The Hill

FDA Staff Backs Medicines Co's Cangrelor, A Once-Rejected Bloot Clot Preventer

FDA champion-phoenix
A view shows the U.S. Food and Drug Administration (FDA) headquarters in Silver Spring, Maryland. REUTERS/Jason Reed

(Reuters) - An intravenous blood clot preventer developed by The Medicines Co should be approved by the U.S. Food and Drug Administration, FDA staff reviewers concluded.

The injection, cangrelor, which won European approval in March, is designed to prevent blood clots during angioplasty, a procedure to widen narrow or clogged coronary arteries, which often includes the use of stents.

The FDA rejected the blood thinner in April last year, after its reviewers took issue with the way a pivotal trial, called Champion-Phoenix, was conducted, and asked the company to reanalyze its dataset.

Based on the company's resubmission, the FDA staff concluded on Monday that "the Phoenix-study as a stand-alone trial was sufficient to warrant approval of cangrelor". (http://1.usa.gov/1aJerSr)

The study, which tested more than 11,000 patients, showed that cangrelor lowered the combined risk of death, heart attack, repeat procedures and stent thrombosis — the formation of a blood clot at the site of a stent.

Patients on cangrelor were 22 percent less likely to experience these complications 48 hours after the procedure, than those who took Plavix, Bristol-Myers Squibb Co's rival product, known generically as clopidogrel.

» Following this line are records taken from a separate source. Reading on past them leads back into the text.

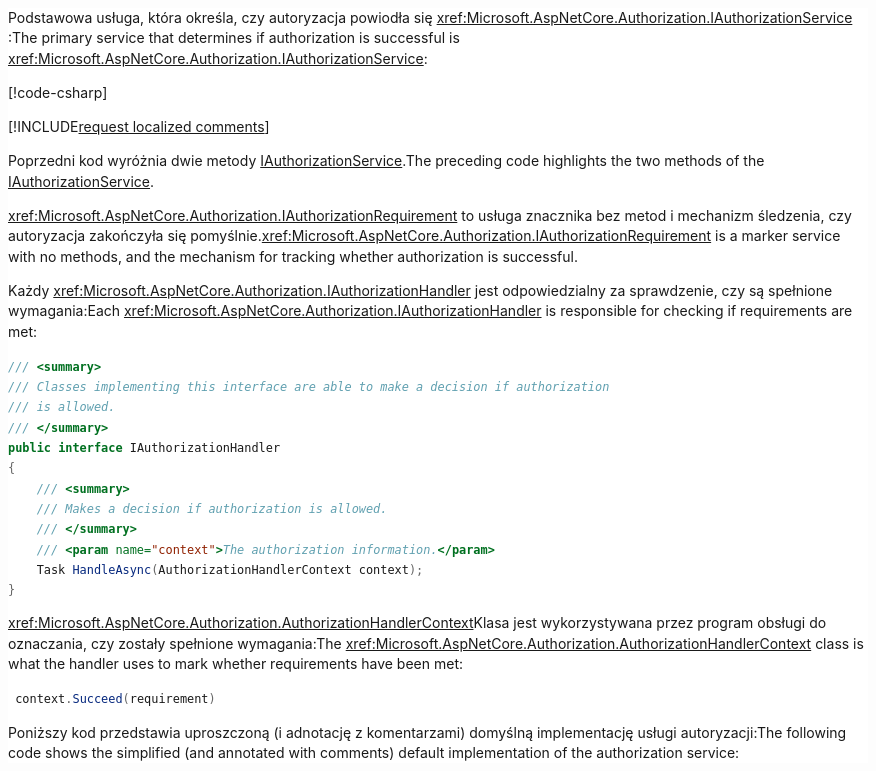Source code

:<span data-ttu-id="0e46d-209">Podstawowa usługa, która określa, czy autoryzacja powiodła się <xref:Microsoft.AspNetCore.Authorization.IAuthorizationService> :</span><span class="sxs-lookup"><span data-stu-id="0e46d-209">The primary service that determines if authorization is successful is <xref:Microsoft.AspNetCore.Authorization.IAuthorizationService>:</span></span>

[!code-csharp[](policies/samples/stubs/copy_of_IAuthorizationService.cs?highlight=24-25,48-49&name=snippet)]

[!INCLUDE[request localized comments](~/includes/code-comments-loc.md)]

<span data-ttu-id="0e46d-210">Poprzedni kod wyróżnia dwie metody [IAuthorizationService](https://github.com/dotnet/AspNetCore/blob/v2.2.4/src/Security/Authorization/Core/src/IAuthorizationService.cs).</span><span class="sxs-lookup"><span data-stu-id="0e46d-210">The preceding code highlights the two methods of the [IAuthorizationService](https://github.com/dotnet/AspNetCore/blob/v2.2.4/src/Security/Authorization/Core/src/IAuthorizationService.cs).</span></span>

<span data-ttu-id="0e46d-211"><xref:Microsoft.AspNetCore.Authorization.IAuthorizationRequirement> to usługa znacznika bez metod i mechanizm śledzenia, czy autoryzacja zakończyła się pomyślnie.</span><span class="sxs-lookup"><span data-stu-id="0e46d-211"><xref:Microsoft.AspNetCore.Authorization.IAuthorizationRequirement> is a marker service with no methods, and the mechanism for tracking whether authorization is successful.</span></span>

<span data-ttu-id="0e46d-212">Każdy <xref:Microsoft.AspNetCore.Authorization.IAuthorizationHandler> jest odpowiedzialny za sprawdzenie, czy są spełnione wymagania:</span><span class="sxs-lookup"><span data-stu-id="0e46d-212">Each <xref:Microsoft.AspNetCore.Authorization.IAuthorizationHandler> is responsible for checking if requirements are met:</span></span>


```csharp
/// <summary>
/// Classes implementing this interface are able to make a decision if authorization
/// is allowed.
/// </summary>
public interface IAuthorizationHandler
{
    /// <summary>
    /// Makes a decision if authorization is allowed.
    /// </summary>
    /// <param name="context">The authorization information.</param>
    Task HandleAsync(AuthorizationHandlerContext context);
}
```

<span data-ttu-id="0e46d-213"><xref:Microsoft.AspNetCore.Authorization.AuthorizationHandlerContext>Klasa jest wykorzystywana przez program obsługi do oznaczania, czy zostały spełnione wymagania:</span><span class="sxs-lookup"><span data-stu-id="0e46d-213">The <xref:Microsoft.AspNetCore.Authorization.AuthorizationHandlerContext> class is what the handler uses to mark whether requirements have been met:</span></span>

```csharp
 context.Succeed(requirement)
```

<span data-ttu-id="0e46d-214">Poniższy kod przedstawia uproszczoną (i adnotację z komentarzami) domyślną implementację usługi autoryzacji:</span><span class="sxs-lookup"><span data-stu-id="0e46d-214">The following code shows the simplified (and annotated with comments) default implementation of the authorization service:</span></span>
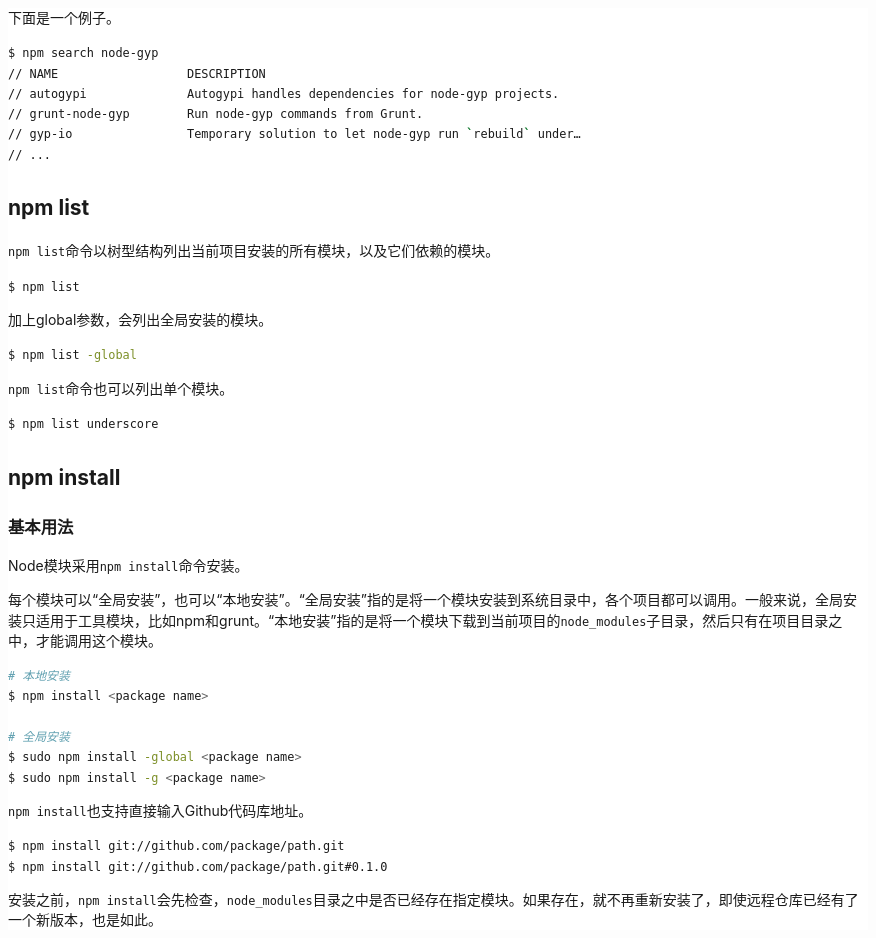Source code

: 下面是一个例子。

```bash
$ npm search node-gyp
// NAME                  DESCRIPTION
// autogypi              Autogypi handles dependencies for node-gyp projects.
// grunt-node-gyp        Run node-gyp commands from Grunt.
// gyp-io                Temporary solution to let node-gyp run `rebuild` under…
// ...
```

## npm list

`npm list`命令以树型结构列出当前项目安装的所有模块，以及它们依赖的模块。

```bash
$ npm list
```

加上global参数，会列出全局安装的模块。

```bash
$ npm list -global
```

`npm list`命令也可以列出单个模块。

```bash
$ npm list underscore
```

## npm install

### 基本用法

Node模块采用`npm install`命令安装。

每个模块可以“全局安装”，也可以“本地安装”。“全局安装”指的是将一个模块安装到系统目录中，各个项目都可以调用。一般来说，全局安装只适用于工具模块，比如npm和grunt。“本地安装”指的是将一个模块下载到当前项目的`node_modules`子目录，然后只有在项目目录之中，才能调用这个模块。

```bash
# 本地安装
$ npm install <package name>

# 全局安装
$ sudo npm install -global <package name>
$ sudo npm install -g <package name>
```

`npm install`也支持直接输入Github代码库地址。

```bash
$ npm install git://github.com/package/path.git
$ npm install git://github.com/package/path.git#0.1.0
```

安装之前，`npm install`会先检查，`node_modules`目录之中是否已经存在指定模块。如果存在，就不再重新安装了，即使远程仓库已经有了一个新版本，也是如此。
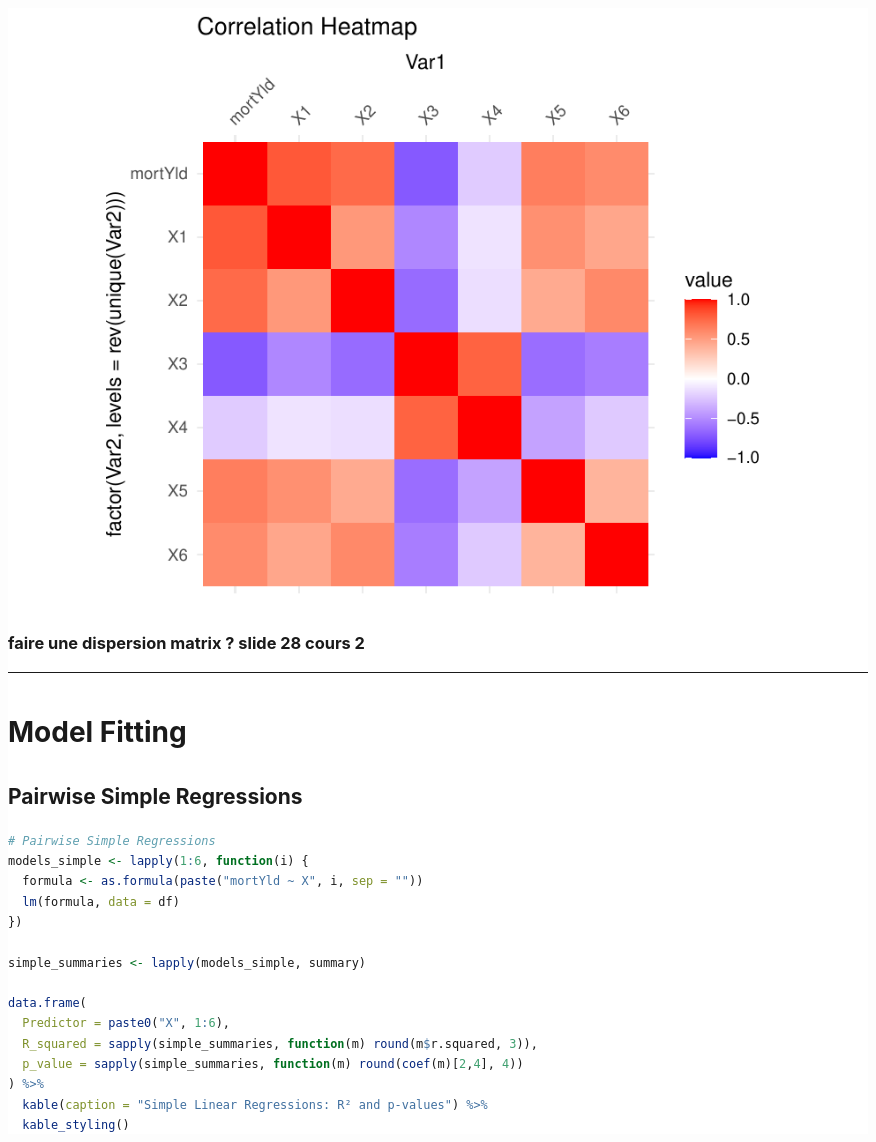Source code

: ![](report1_r1_files/figure-latex/unnamed-chunk-9-1.pdf) 

### faire une dispersion matrix ? slide 28 cours 2

------------------------------------------------------------------------

# Model Fitting

## Pairwise Simple Regressions


``` r
# Pairwise Simple Regressions
models_simple <- lapply(1:6, function(i) {
  formula <- as.formula(paste("mortYld ~ X", i, sep = ""))
  lm(formula, data = df)
})

simple_summaries <- lapply(models_simple, summary)

data.frame(
  Predictor = paste0("X", 1:6),
  R_squared = sapply(simple_summaries, function(m) round(m$r.squared, 3)),
  p_value = sapply(simple_summaries, function(m) round(coef(m)[2,4], 4))
) %>%
  kable(caption = "Simple Linear Regressions: R² and p-values") %>%
  kable_styling()
```
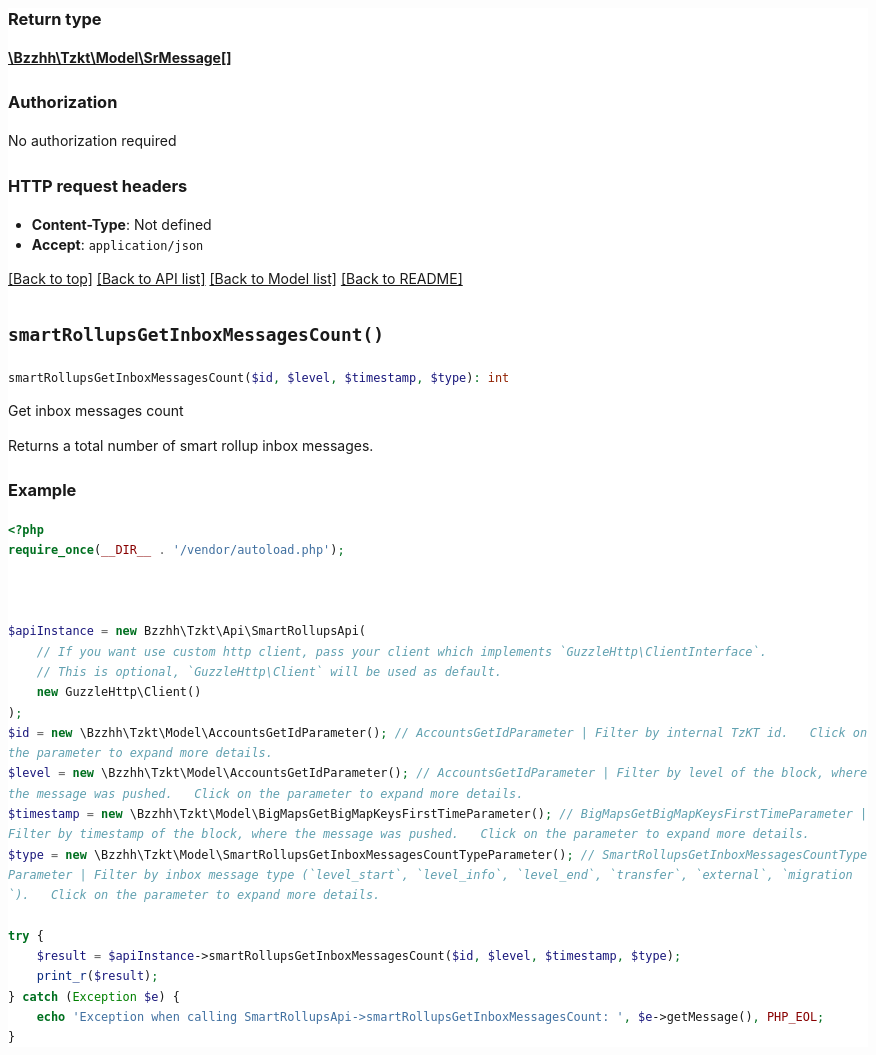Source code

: ### Return type

[**\Bzzhh\Tzkt\Model\SrMessage[]**](../Model/SrMessage.md)

### Authorization

No authorization required

### HTTP request headers

- **Content-Type**: Not defined
- **Accept**: `application/json`

[[Back to top]](#) [[Back to API list]](../../README.md#endpoints)
[[Back to Model list]](../../README.md#models)
[[Back to README]](../../README.md)

## `smartRollupsGetInboxMessagesCount()`

```php
smartRollupsGetInboxMessagesCount($id, $level, $timestamp, $type): int
```

Get inbox messages count

Returns a total number of smart rollup inbox messages.

### Example

```php
<?php
require_once(__DIR__ . '/vendor/autoload.php');



$apiInstance = new Bzzhh\Tzkt\Api\SmartRollupsApi(
    // If you want use custom http client, pass your client which implements `GuzzleHttp\ClientInterface`.
    // This is optional, `GuzzleHttp\Client` will be used as default.
    new GuzzleHttp\Client()
);
$id = new \Bzzhh\Tzkt\Model\AccountsGetIdParameter(); // AccountsGetIdParameter | Filter by internal TzKT id.   Click on the parameter to expand more details.
$level = new \Bzzhh\Tzkt\Model\AccountsGetIdParameter(); // AccountsGetIdParameter | Filter by level of the block, where the message was pushed.   Click on the parameter to expand more details.
$timestamp = new \Bzzhh\Tzkt\Model\BigMapsGetBigMapKeysFirstTimeParameter(); // BigMapsGetBigMapKeysFirstTimeParameter | Filter by timestamp of the block, where the message was pushed.   Click on the parameter to expand more details.
$type = new \Bzzhh\Tzkt\Model\SmartRollupsGetInboxMessagesCountTypeParameter(); // SmartRollupsGetInboxMessagesCountTypeParameter | Filter by inbox message type (`level_start`, `level_info`, `level_end`, `transfer`, `external`, `migration`).   Click on the parameter to expand more details.

try {
    $result = $apiInstance->smartRollupsGetInboxMessagesCount($id, $level, $timestamp, $type);
    print_r($result);
} catch (Exception $e) {
    echo 'Exception when calling SmartRollupsApi->smartRollupsGetInboxMessagesCount: ', $e->getMessage(), PHP_EOL;
}
```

"The benefit of cangrelor compared to clopidogrel is small, but the risk is smaller," reviewers noted.

Monday's review comes two days before a panel of independent experts recommend to the FDA whether the drug should be approved. The agency typically follows the panel's recommendations. The Champion-Phoenix trial followed two failed studies.

The company tweaked the design of the third trial to differentiate between heart attacks associated with its drug and those that may have resulted from the angioplasty. Cangrelor has an edge over Plavix and other oral blood clot preventers because it takes effect rapidly and leaves the system about an hour after being administered, analysts said.

Existing drugs keep working for five days or more, significantly increasing the risk of serious bleeding if a patient needs emergency or urgent follow-up procedures.

Cangrelor would also benefit patients who are unable to swallow pills. RBC Capital's Adnan Butt said he expects peak annual sales of the drug to hit about $100 million-$200 million globally.

eart disease is the leading cause of death in the world, accounting for one in seven deaths in the United States, according to the American Heart Association. The company's shares were up 2.4 percent at $28.99 in premarket trading.